The Exeter and Crediton line remains open as the stem of what is now the Barnstaple branch line; the passenger service operates under the brand name the Tarka Line.

==Stations==
- ; Bristol and Exeter Railway station, a little over a mile south of the E&CR junction; used by E&CR trains;
- Cowley Bridge; constructed in 1848 but never opened;
- St Cyres; renamed 1 October 1913;
- .

==Infrastructure==
The line climbed gently, typically at 1 in 303, from Cowley Bridge Junction to Crediton.

The line was completed, but not opened, from Cowley Bridge Junction (with the Bristol and Exeter Railway) to Crediton in 1847. It was a broad gauge double track, and a station at Cowley Bridge was built and complete in 1848; it too was not opened. There was a double track wooden viaduct on the curve away from the B&ER line, crossing the River Exe.

The Exeter and Crediton line was opened as a single broad gauge line on 12 May 1851. The TVER line from Crediton on to Barnstaple opened as single line on the broad gauge on 1 August 1854.

The Exe viaduct at Cowley Bridge was replaced by a double track iron bridge in 1858, but as part of the work the curve to the junction was tightened considerably.

Mixed gauge track was commissioned on the E&CR line on 1 February 1862.

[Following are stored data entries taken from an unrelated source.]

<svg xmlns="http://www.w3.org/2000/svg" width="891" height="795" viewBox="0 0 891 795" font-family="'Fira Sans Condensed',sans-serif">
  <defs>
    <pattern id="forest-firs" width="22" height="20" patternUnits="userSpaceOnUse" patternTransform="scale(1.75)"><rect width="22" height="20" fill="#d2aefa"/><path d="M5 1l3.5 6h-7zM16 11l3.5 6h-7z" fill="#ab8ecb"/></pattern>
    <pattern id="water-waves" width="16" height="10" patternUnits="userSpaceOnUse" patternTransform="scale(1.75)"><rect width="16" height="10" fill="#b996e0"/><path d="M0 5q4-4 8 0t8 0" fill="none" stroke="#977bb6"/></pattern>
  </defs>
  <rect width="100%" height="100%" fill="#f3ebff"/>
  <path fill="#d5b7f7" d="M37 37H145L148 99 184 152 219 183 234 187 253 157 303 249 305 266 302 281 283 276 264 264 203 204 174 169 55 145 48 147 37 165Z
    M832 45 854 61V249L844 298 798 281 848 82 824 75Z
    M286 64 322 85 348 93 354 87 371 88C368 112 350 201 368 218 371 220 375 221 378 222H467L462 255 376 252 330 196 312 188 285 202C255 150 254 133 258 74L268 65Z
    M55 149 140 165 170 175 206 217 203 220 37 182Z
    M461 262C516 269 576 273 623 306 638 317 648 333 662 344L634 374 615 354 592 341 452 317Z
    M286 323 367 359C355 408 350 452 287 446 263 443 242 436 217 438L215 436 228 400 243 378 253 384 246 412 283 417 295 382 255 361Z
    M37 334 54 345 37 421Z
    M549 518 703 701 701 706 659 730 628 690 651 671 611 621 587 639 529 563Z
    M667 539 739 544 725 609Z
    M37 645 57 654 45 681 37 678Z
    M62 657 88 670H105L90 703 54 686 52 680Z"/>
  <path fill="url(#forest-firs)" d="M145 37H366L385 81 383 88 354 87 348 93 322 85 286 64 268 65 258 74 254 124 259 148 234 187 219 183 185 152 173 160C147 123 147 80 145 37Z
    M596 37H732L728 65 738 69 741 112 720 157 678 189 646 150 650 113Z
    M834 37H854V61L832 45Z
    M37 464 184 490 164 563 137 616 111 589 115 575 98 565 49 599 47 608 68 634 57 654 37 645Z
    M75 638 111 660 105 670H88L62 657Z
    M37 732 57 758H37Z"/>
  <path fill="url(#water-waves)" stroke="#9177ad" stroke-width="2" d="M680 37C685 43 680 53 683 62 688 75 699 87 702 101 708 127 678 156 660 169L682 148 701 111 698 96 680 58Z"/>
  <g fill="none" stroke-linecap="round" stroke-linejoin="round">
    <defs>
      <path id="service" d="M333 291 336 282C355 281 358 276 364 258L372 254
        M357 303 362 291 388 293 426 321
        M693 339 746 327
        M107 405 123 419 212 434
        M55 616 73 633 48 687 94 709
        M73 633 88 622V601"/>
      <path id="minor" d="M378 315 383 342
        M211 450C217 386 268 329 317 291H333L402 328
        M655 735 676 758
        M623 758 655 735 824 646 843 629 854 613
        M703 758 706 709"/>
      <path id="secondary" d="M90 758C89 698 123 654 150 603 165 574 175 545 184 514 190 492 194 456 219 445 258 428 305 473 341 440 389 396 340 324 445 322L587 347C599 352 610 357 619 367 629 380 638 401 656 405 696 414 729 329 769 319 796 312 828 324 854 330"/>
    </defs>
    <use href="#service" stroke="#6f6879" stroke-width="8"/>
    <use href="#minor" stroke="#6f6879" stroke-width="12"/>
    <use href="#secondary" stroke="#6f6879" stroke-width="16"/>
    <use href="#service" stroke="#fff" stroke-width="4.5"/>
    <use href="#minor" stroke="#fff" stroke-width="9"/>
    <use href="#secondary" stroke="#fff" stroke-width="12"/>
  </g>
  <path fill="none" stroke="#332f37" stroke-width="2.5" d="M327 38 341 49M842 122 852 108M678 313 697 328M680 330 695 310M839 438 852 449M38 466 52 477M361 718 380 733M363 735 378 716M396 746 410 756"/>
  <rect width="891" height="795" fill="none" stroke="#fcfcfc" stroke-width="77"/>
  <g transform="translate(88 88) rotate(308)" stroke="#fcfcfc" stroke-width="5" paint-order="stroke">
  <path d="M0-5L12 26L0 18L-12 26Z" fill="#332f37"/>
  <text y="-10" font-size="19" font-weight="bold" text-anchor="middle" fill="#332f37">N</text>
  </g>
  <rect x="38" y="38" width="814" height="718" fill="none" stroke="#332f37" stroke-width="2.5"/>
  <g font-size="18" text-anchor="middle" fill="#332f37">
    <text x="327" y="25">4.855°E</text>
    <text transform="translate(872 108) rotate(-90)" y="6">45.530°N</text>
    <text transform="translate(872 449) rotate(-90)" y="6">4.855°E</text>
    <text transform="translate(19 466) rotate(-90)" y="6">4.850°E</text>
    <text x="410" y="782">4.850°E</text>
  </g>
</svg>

A short section of double track at Cowley Bridge, called Cowley loop, was opened 11 November 1874, and the line from the loop to St Cyres was doubled on 23 February 1875, and St Cyres to Crediton was doubled from 2 June 1875.

Broad gauge was abolished 20 May 1892.

The line over Cowley Viaduct was singled on 28 November 1965, and the entire line was singled 16 December 1984.